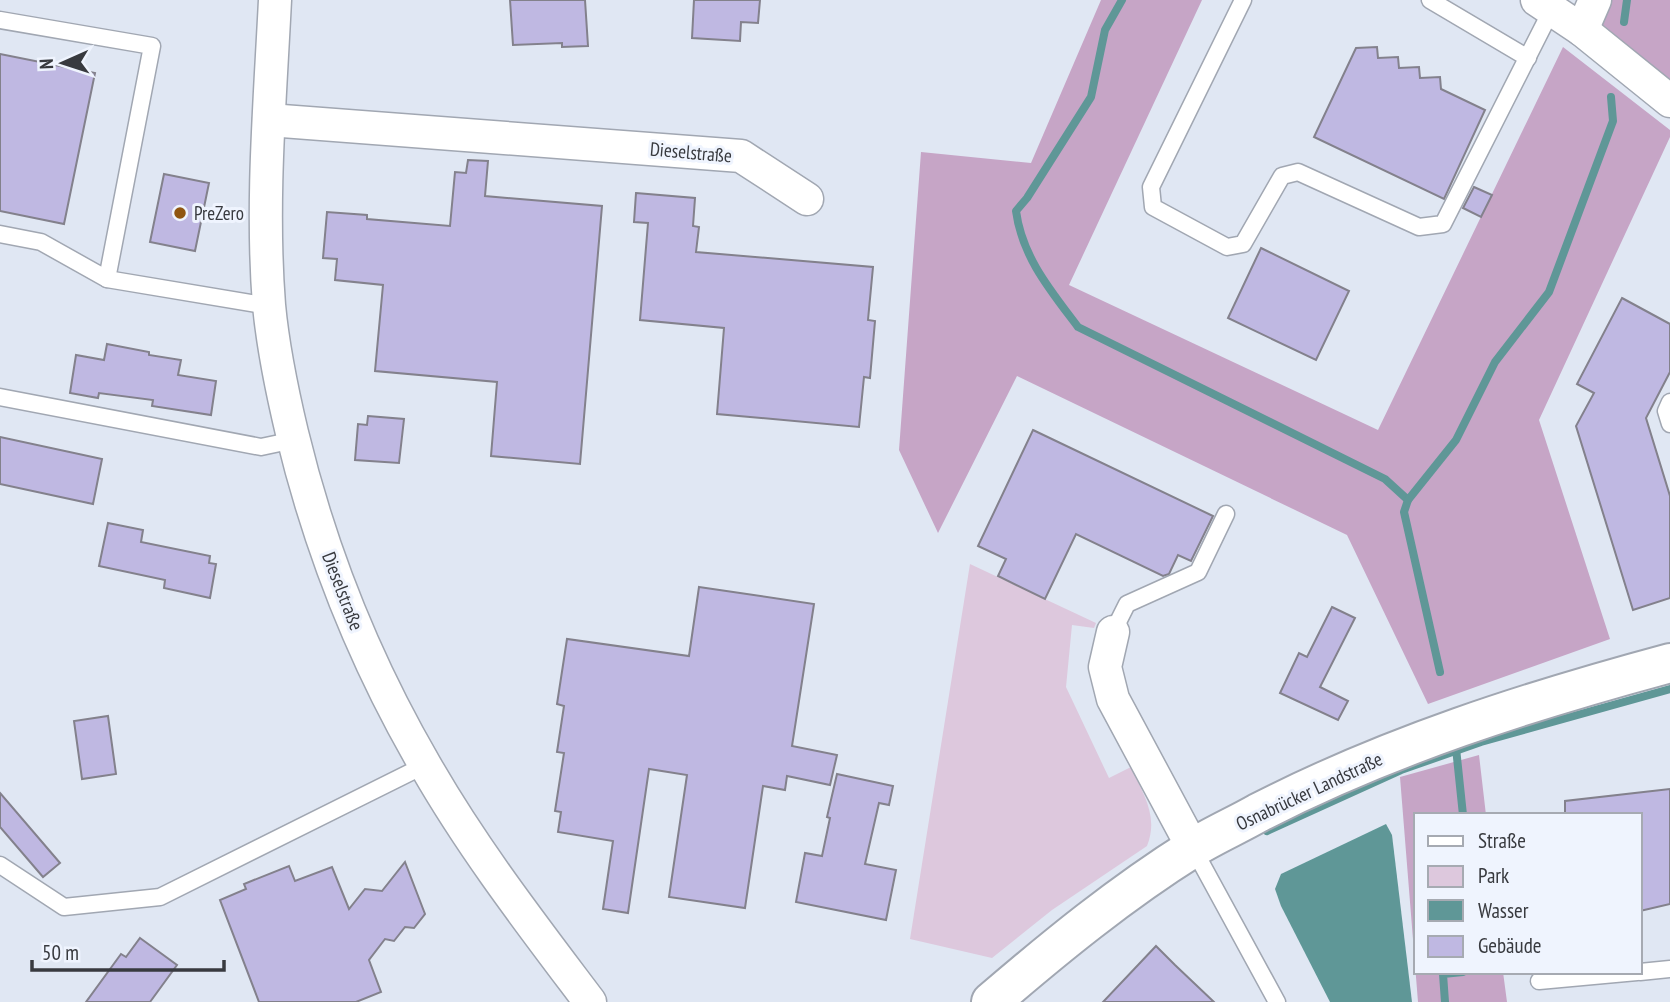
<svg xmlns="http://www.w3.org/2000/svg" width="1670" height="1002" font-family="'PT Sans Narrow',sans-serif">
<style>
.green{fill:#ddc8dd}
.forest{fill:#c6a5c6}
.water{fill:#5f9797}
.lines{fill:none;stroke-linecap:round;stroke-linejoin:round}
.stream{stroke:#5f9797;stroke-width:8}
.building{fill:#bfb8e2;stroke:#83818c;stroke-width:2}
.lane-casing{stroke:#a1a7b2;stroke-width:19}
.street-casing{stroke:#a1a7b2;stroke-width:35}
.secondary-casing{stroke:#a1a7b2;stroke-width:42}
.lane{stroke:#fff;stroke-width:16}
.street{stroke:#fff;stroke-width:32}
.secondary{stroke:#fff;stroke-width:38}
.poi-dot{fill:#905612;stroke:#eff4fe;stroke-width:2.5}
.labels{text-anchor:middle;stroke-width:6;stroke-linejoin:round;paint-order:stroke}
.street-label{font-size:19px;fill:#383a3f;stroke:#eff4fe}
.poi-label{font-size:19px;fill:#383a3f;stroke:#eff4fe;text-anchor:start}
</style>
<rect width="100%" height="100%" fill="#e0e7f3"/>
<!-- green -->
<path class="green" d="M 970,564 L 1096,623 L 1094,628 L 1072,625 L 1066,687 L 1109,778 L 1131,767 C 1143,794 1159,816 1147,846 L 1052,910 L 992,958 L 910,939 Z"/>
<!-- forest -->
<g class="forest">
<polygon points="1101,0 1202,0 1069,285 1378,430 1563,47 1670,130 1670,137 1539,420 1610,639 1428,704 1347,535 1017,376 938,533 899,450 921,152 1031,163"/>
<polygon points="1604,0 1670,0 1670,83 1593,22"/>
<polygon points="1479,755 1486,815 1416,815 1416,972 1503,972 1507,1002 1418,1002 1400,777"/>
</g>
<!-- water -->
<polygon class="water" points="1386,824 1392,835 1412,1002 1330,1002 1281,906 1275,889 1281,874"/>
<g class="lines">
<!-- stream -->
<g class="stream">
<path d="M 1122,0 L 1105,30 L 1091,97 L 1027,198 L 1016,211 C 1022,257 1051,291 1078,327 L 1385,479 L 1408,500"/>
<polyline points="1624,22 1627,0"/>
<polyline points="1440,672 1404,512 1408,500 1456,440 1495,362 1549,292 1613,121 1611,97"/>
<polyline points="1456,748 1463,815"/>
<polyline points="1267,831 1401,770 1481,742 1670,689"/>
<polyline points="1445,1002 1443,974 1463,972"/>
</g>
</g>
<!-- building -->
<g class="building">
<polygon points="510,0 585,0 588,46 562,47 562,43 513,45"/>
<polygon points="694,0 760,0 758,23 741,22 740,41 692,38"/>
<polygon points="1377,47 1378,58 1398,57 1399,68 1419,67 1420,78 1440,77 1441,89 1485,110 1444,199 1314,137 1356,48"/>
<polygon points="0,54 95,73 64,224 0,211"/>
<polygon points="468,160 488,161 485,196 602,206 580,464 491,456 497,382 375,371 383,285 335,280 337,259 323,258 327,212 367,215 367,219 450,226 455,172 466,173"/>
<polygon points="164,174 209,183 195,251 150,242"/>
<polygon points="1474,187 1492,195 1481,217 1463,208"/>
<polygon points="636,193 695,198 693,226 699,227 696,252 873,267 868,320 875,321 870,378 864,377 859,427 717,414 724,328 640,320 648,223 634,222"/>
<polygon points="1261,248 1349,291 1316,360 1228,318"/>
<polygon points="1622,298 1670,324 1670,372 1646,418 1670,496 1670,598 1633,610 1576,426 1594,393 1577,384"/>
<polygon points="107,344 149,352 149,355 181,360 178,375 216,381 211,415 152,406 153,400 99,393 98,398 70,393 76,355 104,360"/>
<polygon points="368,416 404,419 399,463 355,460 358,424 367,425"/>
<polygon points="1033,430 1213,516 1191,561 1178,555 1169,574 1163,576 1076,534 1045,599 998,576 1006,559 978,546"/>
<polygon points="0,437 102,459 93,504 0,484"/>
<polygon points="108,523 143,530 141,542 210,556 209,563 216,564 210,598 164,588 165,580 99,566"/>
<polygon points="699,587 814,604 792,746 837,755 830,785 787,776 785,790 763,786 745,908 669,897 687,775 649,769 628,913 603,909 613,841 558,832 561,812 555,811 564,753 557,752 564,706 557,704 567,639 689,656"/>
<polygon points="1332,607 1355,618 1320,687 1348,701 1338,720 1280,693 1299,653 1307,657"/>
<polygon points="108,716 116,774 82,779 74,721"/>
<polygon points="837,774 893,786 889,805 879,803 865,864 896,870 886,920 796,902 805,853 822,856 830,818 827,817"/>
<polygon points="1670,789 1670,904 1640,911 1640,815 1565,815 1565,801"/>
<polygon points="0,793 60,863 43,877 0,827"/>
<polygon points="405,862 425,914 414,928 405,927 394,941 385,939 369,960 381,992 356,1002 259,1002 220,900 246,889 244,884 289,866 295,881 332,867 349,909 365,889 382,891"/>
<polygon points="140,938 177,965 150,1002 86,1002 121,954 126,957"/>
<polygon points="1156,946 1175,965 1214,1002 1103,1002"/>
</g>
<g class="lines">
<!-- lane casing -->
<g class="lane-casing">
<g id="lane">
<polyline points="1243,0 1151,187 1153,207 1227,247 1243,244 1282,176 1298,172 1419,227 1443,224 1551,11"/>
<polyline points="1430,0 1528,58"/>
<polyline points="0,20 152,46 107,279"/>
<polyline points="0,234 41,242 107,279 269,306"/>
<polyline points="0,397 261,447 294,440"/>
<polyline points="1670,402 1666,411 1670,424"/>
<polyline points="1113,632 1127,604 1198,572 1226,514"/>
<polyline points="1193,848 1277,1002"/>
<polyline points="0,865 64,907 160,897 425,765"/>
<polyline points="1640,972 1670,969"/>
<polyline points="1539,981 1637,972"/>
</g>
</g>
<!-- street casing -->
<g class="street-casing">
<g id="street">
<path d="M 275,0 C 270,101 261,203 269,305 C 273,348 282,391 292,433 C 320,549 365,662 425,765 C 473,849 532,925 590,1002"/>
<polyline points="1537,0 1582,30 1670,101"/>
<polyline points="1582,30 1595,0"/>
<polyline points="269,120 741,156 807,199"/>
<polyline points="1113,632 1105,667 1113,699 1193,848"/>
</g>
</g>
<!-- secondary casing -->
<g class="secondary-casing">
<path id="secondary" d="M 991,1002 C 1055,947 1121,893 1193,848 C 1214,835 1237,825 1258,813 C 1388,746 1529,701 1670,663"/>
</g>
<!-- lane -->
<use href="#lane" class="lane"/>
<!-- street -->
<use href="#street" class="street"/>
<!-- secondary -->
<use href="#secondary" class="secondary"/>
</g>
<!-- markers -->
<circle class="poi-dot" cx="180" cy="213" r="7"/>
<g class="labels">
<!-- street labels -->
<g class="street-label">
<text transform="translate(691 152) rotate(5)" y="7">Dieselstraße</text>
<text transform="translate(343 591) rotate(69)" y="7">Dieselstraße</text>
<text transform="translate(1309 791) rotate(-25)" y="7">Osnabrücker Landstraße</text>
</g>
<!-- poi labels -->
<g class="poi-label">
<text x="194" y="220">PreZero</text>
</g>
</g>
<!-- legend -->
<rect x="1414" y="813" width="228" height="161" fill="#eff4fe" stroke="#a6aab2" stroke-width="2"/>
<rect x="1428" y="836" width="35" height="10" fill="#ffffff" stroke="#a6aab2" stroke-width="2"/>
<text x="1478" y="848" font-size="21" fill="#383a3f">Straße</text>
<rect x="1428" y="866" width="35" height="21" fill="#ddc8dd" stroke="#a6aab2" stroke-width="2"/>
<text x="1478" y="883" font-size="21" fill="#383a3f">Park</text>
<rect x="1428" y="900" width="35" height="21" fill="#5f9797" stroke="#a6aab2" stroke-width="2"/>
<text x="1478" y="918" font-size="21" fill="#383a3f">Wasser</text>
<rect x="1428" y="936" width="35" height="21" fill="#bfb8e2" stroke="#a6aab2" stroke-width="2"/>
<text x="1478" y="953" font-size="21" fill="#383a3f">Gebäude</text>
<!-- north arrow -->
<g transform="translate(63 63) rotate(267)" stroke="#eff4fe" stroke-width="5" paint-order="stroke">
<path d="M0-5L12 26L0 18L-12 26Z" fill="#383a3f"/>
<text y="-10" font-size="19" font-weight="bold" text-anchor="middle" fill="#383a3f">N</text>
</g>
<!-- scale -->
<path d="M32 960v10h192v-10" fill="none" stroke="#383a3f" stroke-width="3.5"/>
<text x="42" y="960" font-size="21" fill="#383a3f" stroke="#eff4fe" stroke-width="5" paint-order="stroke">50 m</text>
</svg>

⁂

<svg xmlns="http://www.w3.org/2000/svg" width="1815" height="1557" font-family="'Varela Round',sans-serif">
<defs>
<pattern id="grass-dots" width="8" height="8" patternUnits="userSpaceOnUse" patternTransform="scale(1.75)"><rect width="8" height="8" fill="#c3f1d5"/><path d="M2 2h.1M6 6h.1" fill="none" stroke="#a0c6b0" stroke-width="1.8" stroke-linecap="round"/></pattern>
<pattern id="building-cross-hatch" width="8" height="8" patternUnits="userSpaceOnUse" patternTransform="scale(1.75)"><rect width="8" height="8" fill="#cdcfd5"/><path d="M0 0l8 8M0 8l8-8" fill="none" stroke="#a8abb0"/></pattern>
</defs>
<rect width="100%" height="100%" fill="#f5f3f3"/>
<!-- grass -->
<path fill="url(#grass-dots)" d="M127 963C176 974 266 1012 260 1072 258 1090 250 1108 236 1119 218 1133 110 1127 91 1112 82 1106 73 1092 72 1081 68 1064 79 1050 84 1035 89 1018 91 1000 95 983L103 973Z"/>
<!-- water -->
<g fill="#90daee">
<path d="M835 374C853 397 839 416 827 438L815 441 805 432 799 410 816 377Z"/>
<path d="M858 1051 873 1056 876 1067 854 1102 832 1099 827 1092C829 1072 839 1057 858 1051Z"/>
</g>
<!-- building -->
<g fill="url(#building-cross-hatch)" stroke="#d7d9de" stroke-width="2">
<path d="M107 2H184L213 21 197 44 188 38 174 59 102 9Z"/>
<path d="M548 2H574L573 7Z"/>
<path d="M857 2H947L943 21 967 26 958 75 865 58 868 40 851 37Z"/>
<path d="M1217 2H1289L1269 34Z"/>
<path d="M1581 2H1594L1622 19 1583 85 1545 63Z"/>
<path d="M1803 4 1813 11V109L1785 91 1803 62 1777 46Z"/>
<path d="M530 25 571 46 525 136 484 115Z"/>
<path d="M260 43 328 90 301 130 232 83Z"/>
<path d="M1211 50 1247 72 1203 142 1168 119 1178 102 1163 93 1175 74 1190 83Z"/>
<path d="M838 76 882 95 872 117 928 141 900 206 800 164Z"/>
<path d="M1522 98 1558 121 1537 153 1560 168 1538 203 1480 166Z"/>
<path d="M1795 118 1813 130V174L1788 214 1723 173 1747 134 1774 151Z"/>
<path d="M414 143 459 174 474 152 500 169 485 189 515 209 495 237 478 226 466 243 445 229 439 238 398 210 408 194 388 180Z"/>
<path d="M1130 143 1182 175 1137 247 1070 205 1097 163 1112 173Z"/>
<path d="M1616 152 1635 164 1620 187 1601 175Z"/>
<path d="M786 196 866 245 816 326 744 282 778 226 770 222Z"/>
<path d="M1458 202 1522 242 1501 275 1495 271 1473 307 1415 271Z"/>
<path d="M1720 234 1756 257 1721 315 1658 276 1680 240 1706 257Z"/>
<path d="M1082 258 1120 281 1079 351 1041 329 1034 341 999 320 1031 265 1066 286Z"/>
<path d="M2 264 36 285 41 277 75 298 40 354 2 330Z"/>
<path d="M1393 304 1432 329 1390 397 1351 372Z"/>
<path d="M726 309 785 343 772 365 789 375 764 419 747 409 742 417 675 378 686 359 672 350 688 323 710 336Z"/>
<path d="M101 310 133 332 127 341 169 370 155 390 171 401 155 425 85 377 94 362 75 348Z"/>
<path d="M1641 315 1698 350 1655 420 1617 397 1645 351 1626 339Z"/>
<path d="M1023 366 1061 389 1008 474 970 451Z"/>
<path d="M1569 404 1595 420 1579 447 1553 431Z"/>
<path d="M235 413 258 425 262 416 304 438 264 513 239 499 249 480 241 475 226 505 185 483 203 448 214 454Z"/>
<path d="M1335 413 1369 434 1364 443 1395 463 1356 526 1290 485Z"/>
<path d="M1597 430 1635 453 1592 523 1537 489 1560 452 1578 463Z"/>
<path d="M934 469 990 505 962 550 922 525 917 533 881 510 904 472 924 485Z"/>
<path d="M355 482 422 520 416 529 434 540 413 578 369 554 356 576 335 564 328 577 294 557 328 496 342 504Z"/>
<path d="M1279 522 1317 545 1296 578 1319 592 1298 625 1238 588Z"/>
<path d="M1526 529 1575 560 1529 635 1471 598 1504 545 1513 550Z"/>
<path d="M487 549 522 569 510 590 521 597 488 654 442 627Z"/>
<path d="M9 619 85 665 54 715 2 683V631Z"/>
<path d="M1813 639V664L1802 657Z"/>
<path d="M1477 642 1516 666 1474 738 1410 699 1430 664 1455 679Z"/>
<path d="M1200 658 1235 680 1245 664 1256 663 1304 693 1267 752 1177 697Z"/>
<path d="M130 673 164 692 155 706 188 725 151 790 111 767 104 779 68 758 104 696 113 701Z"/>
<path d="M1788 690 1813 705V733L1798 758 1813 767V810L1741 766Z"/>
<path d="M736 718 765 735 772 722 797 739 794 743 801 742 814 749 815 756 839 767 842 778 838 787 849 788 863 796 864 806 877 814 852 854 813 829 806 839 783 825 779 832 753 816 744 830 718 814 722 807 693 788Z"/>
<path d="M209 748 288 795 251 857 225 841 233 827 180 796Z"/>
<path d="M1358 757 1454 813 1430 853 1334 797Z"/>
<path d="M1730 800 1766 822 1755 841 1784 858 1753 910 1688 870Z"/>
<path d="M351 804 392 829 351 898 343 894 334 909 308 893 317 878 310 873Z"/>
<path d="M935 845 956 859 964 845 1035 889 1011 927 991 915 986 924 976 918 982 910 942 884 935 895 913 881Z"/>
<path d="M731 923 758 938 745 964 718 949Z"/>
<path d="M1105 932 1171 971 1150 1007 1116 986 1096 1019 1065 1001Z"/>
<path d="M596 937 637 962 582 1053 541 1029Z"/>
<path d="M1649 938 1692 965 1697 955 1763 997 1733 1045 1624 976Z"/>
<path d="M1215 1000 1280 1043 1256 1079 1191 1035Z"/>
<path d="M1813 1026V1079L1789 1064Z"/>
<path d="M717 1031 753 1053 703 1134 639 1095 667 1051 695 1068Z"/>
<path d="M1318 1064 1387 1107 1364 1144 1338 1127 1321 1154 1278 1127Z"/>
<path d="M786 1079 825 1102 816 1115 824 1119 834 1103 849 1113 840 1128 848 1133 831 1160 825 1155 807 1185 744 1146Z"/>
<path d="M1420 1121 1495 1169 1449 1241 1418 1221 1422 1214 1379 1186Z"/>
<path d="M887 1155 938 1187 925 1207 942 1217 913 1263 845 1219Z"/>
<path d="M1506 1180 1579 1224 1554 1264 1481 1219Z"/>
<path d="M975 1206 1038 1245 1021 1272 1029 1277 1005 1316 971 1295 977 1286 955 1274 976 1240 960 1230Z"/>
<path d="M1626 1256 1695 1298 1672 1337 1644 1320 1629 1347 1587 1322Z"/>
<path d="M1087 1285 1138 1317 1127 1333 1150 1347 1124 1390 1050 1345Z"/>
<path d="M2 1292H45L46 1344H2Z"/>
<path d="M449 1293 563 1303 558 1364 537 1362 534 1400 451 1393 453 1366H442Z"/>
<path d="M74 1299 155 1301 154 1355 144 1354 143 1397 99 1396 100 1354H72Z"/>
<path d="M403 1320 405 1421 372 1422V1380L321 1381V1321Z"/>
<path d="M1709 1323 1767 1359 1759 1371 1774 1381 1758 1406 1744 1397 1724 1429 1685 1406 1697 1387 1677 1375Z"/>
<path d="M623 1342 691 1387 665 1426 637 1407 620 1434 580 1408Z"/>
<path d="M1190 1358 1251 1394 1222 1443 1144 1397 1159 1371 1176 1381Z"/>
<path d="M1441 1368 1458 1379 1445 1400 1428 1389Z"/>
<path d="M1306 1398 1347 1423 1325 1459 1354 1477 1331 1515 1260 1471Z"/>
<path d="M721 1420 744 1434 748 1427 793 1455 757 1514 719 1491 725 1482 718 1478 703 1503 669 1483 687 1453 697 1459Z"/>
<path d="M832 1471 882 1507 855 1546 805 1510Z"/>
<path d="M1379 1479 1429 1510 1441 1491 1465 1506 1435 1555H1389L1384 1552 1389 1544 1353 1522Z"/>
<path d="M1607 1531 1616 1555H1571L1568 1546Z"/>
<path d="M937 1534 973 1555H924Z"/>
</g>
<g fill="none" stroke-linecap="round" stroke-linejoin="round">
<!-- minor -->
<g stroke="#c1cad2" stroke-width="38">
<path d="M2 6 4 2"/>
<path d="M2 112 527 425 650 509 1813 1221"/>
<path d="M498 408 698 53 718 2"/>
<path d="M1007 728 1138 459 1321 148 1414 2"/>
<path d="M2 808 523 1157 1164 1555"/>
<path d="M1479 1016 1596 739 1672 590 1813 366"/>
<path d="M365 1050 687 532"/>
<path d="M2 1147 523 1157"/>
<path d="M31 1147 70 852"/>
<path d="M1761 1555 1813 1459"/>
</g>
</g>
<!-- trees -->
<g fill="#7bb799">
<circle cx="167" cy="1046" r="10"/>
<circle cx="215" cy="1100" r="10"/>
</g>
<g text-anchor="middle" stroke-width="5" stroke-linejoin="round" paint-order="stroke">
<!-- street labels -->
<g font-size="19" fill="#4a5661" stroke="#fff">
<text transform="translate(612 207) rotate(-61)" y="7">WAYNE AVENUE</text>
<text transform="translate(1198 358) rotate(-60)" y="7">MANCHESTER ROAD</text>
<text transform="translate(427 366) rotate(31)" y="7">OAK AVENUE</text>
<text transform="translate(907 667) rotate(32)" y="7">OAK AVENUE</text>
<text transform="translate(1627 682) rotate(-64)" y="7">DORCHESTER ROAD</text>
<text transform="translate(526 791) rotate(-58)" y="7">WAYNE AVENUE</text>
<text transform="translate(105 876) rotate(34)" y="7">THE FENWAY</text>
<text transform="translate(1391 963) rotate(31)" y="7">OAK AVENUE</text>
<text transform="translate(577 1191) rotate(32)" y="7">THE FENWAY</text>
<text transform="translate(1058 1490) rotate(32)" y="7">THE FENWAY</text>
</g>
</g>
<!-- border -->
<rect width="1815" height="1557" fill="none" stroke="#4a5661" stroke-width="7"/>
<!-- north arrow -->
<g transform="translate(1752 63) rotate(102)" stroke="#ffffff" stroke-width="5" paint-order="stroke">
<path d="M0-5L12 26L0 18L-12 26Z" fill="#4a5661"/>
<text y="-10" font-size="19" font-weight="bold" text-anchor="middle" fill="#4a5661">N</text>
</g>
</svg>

⁂

EXERCISE OBJECTIVE: Lines containing the word "weight" must be found in the data above and copied.

TASK SOLUTION:
<text y="-10" font-size="19" font-weight="bold" text-anchor="middle" fill="#383a3f">N</text>
<text y="-10" font-size="19" font-weight="bold" text-anchor="middle" fill="#4a5661">N</text>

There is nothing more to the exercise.